Instruction:
Extract every line below that contains the word "Angels".

[Collected data]
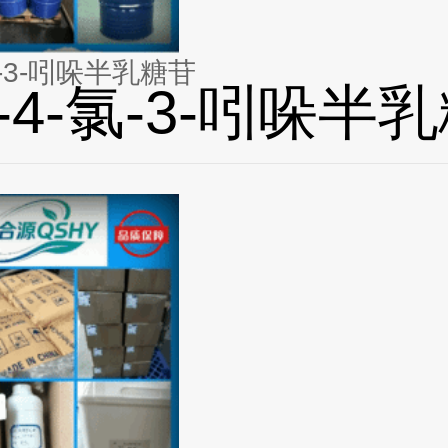
氯-3-吲哚半乳糖苷
溴-4-氯-3-吲哚半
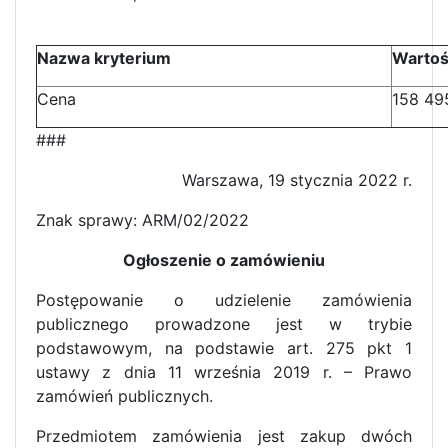
Nazwa kryterium
Warto
Cena
158 49
###
Warszawa, 19 stycznia 2022 r.
Znak sprawy: ARM/02/2022
Ogłoszenie o zamówieniu
Postępowanie o udzielenie zamówienia
publicznego prowadzone jest w trybie
podstawowym, na podstawie art. 275 pkt 1
ustawy z dnia 11 września 2019 r. – Prawo
zamówień publicznych.
Przedmiotem zamówienia jest zakup dwóch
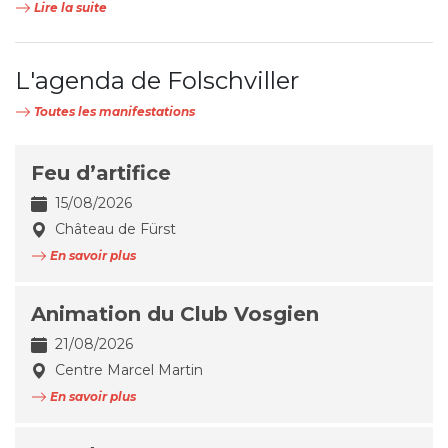
Lire la suite
L'agenda de Folschviller
Toutes les manifestations
Feu d’artifice
15/08/2026
Château de Fürst
En savoir plus
Animation du Club Vosgien
21/08/2026
Centre Marcel Martin
En savoir plus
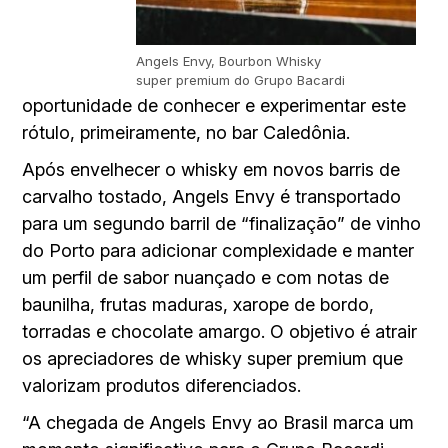
Angels Envy, Bourbon Whisky
super premium do Grupo Bacardi
oportunidade de conhecer e experimentar este
rótulo, primeiramente, no bar Caledônia.
Após envelhecer o whisky em novos barris de
carvalho tostado, Angels Envy é transportado
para um segundo barril de “finalização” de vinho
do Porto para adicionar complexidade e manter
um perfil de sabor nuançado e com notas de
baunilha, frutas maduras, xarope de bordo,
torradas e chocolate amargo. O objetivo é atrair
os apreciadores de whisky super premium que
valorizam produtos diferenciados.
“A chegada de Angels Envy ao Brasil marca um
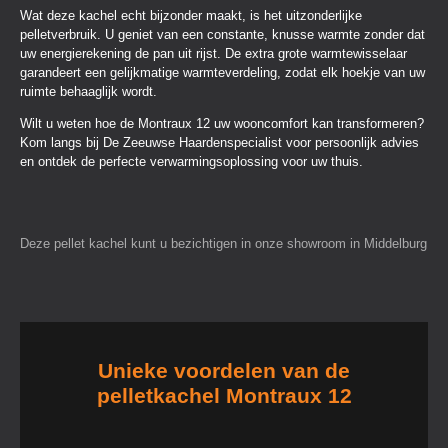
Wat deze kachel echt bijzonder maakt, is het uitzonderlijke
pelletverbruik. U geniet van een constante, knusse warmte zonder dat
uw energierekening de pan uit rijst. De extra grote warmtewisselaar
garandeert een gelijkmatige warmteverdeling, zodat elk hoekje van uw
ruimte behaaglijk wordt.
Wilt u weten hoe de Montraux 12 uw wooncomfort kan transformeren?
Kom langs bij De Zeeuwse Haardenspecialist voor persoonlijk advies
en ontdek de perfecte verwarmingsoplossing voor uw thuis.
Deze pellet kachel kunt u bezichtigen in onze showroom in Middelburg
Unieke voordelen van de
pelletkachel Montraux 12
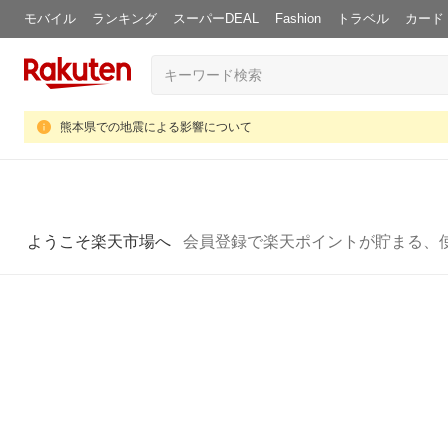
モバイル
ランキング
スーパーDEAL
Fashion
トラベル
カード
熊本県での地震による影響について
ようこそ楽天市場へ
会員登録で楽天ポイントが貯まる、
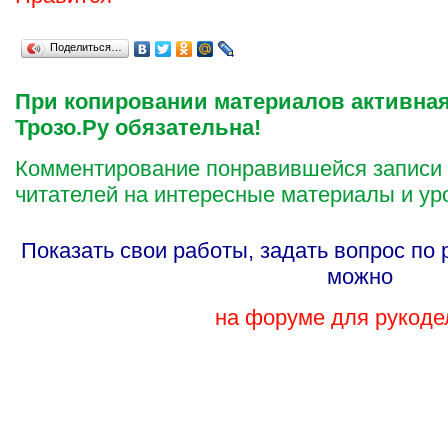
Поделиться…
При копировании материалов активная
Трозо.Ру обязательна!
Комментирование понравившейся записи
читателей на интересные материалы и ур
Показать свои работы, задать вопрос по
можно
на форуме для рукоде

Answer for the task:
Angels Envy, Bourbon Whisky
carvalho tostado, Angels Envy é transportado
“A chegada de Angels Envy ao Brasil marca um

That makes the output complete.